■ BRIEF
Reproduce only this part of the listing: the line with "Rendered at 1275 by 1650 pixels.", plus every line after it through the last.

■ TASK INPUT
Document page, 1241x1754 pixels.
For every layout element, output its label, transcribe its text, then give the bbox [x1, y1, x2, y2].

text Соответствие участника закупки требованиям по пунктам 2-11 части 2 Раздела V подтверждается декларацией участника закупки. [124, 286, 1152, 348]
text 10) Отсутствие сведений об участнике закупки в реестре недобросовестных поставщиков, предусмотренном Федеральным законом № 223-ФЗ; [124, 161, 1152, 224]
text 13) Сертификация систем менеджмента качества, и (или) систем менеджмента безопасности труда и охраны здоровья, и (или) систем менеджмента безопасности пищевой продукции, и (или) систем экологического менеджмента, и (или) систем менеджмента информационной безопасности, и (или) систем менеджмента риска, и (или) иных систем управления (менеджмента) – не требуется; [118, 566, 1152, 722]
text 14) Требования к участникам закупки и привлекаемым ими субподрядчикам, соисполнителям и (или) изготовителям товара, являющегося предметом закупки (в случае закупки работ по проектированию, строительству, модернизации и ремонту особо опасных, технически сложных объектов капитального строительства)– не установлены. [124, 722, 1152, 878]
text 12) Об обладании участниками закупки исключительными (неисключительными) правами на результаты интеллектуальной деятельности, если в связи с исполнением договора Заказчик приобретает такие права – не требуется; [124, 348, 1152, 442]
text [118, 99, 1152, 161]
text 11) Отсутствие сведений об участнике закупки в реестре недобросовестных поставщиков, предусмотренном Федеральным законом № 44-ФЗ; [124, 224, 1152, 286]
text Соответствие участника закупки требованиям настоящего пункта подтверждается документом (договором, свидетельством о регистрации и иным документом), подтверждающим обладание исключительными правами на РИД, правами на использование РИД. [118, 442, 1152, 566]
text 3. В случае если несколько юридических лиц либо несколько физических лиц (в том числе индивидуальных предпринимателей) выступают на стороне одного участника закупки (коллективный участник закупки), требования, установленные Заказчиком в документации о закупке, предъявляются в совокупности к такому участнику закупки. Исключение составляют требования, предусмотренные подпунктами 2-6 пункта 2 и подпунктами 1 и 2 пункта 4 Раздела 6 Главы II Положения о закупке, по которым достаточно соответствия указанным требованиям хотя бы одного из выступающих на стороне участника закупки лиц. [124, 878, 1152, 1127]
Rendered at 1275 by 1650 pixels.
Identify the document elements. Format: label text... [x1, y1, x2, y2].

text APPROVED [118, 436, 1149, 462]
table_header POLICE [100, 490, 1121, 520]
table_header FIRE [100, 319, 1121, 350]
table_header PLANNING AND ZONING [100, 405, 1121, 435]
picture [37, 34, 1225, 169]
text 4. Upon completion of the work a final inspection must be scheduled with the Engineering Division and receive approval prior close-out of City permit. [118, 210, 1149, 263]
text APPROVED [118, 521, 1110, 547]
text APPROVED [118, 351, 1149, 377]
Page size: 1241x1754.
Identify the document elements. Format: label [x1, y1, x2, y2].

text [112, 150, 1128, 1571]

■ THE ANSWER
Rendered at 1275 by 1650 pixels.
Identify the document elements. Format: label text... [x1, y1, x2, y2].

text APPROVED [118, 436, 1149, 462]
table_header POLICE [100, 490, 1121, 520]
table_header FIRE [100, 319, 1121, 350]
table_header PLANNING AND ZONING [100, 405, 1121, 435]
picture [37, 34, 1225, 169]
text 4. Upon completion of the work a final inspection must be scheduled with the Engineering Division and receive approval prior close-out of City permit. [118, 210, 1149, 263]
text APPROVED [118, 521, 1110, 547]
text APPROVED [118, 351, 1149, 377]
Page size: 1241x1754.
Identify the document elements. Format: label [x1, y1, x2, y2].

text [112, 150, 1128, 1571]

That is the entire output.